* Task instructions *
Within the material below, transcribe exactly the lines from the one holding "RECT 2.550000 0.815000" through the one holding "RECT 1.060000 2.485000", keeping both ends and skipping the rest.
____
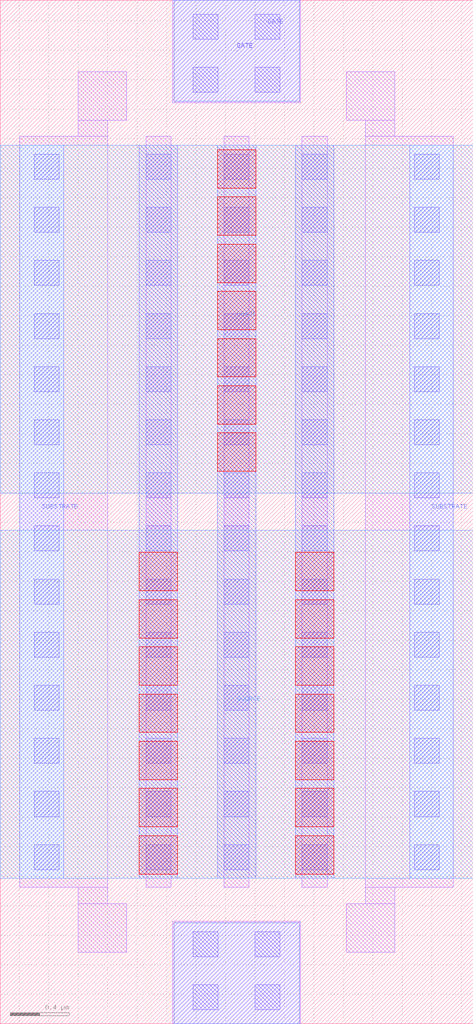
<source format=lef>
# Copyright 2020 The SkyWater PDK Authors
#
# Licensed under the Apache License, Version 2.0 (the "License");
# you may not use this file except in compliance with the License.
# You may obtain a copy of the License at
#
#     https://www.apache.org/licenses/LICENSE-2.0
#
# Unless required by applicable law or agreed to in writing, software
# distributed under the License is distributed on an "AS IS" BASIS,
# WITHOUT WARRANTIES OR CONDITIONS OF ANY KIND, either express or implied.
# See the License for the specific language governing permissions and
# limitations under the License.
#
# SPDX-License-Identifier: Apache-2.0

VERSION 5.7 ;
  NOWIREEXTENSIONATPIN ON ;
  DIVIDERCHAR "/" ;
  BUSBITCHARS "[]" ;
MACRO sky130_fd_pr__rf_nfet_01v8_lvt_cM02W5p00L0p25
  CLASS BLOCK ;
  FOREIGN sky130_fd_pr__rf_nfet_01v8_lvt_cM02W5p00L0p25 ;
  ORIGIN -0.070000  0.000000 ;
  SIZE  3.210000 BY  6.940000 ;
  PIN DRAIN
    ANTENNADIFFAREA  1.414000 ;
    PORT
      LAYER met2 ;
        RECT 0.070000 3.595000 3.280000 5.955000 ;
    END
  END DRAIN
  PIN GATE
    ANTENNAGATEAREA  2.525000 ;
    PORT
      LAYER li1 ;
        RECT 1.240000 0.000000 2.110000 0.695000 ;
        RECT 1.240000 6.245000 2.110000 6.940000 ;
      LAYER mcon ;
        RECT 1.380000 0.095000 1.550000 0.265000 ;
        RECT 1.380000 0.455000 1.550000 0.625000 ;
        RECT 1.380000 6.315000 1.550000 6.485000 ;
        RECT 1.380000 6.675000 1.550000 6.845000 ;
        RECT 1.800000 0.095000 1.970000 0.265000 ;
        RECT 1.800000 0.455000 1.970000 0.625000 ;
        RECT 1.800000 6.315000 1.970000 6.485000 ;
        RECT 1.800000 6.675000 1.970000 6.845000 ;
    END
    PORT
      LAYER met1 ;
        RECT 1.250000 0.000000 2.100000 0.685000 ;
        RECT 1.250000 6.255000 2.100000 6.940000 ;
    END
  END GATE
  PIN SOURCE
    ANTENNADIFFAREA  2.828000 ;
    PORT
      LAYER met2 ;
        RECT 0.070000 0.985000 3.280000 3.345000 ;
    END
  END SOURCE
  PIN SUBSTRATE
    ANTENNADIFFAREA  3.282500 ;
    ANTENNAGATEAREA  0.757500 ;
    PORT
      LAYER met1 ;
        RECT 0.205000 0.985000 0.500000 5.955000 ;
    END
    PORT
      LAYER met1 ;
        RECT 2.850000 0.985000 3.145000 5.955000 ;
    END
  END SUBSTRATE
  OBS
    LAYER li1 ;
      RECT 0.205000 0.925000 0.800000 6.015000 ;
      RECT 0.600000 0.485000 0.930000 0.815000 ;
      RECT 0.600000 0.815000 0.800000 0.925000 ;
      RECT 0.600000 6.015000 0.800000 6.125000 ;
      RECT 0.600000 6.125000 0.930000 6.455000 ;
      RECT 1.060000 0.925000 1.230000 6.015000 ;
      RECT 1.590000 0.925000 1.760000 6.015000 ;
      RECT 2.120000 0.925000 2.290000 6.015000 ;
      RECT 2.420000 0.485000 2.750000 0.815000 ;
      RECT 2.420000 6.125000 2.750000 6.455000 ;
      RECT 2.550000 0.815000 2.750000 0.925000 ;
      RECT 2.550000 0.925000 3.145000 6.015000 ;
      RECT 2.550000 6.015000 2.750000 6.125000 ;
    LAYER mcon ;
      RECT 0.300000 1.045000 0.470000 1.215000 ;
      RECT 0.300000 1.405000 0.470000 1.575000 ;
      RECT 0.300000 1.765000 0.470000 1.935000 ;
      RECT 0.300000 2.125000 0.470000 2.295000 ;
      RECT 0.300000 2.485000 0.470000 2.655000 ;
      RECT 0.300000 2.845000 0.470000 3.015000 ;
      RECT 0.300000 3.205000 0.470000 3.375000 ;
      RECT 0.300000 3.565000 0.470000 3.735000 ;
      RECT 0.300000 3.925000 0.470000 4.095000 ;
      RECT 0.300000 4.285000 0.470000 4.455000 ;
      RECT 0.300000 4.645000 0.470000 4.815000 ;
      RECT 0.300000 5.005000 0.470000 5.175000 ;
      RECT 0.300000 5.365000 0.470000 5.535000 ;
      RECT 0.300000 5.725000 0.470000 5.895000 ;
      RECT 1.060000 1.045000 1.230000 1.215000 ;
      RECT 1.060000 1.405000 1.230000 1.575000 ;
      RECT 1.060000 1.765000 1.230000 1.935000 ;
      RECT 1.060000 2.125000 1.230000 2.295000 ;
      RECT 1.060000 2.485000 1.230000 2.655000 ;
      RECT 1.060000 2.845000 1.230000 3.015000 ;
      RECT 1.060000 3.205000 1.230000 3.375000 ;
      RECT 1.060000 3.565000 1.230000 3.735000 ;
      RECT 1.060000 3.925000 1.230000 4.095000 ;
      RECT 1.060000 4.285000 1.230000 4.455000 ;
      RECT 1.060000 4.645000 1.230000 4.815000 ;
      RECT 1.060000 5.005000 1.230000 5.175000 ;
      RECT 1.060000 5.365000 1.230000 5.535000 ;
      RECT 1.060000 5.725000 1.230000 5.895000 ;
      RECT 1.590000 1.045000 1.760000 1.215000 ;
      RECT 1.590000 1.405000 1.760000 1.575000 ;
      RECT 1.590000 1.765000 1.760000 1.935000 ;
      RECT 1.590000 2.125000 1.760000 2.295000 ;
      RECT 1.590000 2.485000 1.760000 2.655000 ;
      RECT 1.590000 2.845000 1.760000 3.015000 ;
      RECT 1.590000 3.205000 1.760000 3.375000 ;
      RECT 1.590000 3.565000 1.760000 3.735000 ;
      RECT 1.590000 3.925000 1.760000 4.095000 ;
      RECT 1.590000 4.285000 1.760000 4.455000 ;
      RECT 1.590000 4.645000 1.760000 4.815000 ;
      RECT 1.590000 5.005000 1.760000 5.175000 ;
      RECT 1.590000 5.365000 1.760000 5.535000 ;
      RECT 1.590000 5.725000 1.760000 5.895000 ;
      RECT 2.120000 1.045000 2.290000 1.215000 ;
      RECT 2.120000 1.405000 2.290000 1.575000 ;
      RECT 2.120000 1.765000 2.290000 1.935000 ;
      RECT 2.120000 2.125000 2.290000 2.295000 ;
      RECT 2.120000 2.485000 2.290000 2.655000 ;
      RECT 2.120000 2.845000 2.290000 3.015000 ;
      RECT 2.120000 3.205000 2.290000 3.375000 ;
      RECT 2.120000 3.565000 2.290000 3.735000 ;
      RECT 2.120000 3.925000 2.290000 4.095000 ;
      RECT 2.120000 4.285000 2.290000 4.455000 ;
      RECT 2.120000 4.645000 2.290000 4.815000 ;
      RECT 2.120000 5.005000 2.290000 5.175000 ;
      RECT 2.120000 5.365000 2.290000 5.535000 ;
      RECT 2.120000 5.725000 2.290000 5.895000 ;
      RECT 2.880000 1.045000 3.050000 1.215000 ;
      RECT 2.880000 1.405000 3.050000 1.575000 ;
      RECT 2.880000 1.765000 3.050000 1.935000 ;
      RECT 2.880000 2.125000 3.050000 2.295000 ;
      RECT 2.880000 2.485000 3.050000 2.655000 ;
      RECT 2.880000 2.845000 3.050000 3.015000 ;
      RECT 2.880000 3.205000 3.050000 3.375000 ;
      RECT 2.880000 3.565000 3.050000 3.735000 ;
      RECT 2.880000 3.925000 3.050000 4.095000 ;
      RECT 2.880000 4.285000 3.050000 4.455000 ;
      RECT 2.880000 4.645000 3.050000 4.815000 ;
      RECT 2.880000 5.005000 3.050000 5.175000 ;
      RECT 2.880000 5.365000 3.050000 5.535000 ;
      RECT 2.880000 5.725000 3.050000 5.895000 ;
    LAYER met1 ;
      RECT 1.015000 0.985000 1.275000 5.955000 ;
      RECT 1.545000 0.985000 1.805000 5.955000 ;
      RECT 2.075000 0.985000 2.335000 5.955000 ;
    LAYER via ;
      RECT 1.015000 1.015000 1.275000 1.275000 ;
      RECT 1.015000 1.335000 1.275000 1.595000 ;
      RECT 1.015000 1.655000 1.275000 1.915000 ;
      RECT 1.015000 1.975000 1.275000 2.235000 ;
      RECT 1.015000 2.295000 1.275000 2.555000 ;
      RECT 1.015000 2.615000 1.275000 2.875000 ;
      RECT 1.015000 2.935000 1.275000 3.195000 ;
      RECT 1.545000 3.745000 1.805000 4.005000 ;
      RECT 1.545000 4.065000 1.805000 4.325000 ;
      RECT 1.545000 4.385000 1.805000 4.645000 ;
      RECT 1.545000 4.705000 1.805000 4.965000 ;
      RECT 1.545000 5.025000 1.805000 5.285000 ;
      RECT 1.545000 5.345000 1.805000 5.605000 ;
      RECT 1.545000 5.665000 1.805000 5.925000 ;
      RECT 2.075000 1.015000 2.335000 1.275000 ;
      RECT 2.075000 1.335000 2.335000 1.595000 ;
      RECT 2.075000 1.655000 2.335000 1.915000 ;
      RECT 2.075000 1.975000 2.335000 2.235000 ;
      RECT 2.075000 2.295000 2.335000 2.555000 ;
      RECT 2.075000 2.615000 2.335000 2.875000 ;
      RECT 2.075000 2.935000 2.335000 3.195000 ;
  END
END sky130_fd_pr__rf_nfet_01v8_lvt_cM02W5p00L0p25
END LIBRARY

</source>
____
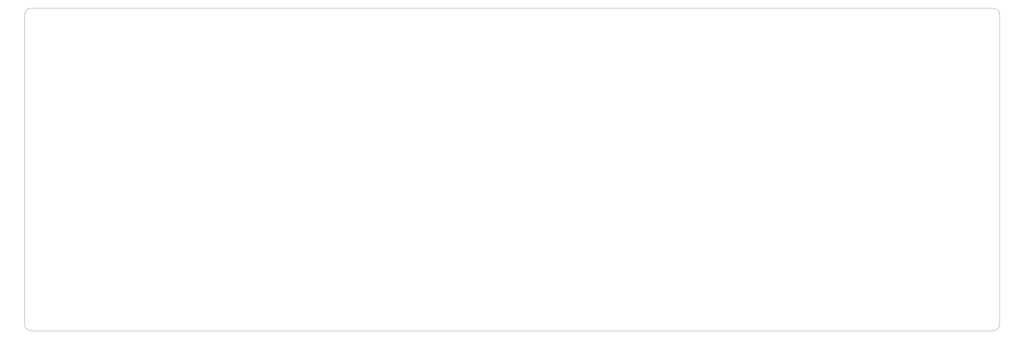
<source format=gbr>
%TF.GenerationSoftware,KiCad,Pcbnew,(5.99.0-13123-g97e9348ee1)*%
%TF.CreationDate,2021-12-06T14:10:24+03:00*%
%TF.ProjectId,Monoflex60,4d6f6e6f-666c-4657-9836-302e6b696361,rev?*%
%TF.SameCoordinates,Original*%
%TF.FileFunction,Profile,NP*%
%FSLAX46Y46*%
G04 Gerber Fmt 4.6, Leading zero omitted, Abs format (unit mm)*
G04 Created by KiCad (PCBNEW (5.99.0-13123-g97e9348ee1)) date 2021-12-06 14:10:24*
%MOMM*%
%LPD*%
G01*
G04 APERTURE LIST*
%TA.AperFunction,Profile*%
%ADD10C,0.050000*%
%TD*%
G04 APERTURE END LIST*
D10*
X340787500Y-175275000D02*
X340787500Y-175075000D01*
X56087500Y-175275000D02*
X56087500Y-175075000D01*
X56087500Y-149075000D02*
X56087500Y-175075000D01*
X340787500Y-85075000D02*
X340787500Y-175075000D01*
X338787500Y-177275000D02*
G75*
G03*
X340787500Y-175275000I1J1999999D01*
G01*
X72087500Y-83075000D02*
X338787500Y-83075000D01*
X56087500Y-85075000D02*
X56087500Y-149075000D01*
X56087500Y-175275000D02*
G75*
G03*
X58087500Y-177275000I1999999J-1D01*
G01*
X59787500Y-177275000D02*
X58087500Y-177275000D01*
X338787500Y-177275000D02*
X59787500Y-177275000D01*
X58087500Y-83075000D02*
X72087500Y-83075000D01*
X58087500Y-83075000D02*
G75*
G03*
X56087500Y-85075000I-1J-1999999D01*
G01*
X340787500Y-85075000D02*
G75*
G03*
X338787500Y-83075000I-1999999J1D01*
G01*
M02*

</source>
____
* Task output *
      RECT 2.550000 0.815000 2.750000 0.925000 ;
      RECT 2.550000 0.925000 3.145000 6.015000 ;
      RECT 2.550000 6.015000 2.750000 6.125000 ;
    LAYER mcon ;
      RECT 0.300000 1.045000 0.470000 1.215000 ;
      RECT 0.300000 1.405000 0.470000 1.575000 ;
      RECT 0.300000 1.765000 0.470000 1.935000 ;
      RECT 0.300000 2.125000 0.470000 2.295000 ;
      RECT 0.300000 2.485000 0.470000 2.655000 ;
      RECT 0.300000 2.845000 0.470000 3.015000 ;
      RECT 0.300000 3.205000 0.470000 3.375000 ;
      RECT 0.300000 3.565000 0.470000 3.735000 ;
      RECT 0.300000 3.925000 0.470000 4.095000 ;
      RECT 0.300000 4.285000 0.470000 4.455000 ;
      RECT 0.300000 4.645000 0.470000 4.815000 ;
      RECT 0.300000 5.005000 0.470000 5.175000 ;
      RECT 0.300000 5.365000 0.470000 5.535000 ;
      RECT 0.300000 5.725000 0.470000 5.895000 ;
      RECT 1.060000 1.045000 1.230000 1.215000 ;
      RECT 1.060000 1.405000 1.230000 1.575000 ;
      RECT 1.060000 1.765000 1.230000 1.935000 ;
      RECT 1.060000 2.125000 1.230000 2.295000 ;
      RECT 1.060000 2.485000 1.230000 2.655000 ;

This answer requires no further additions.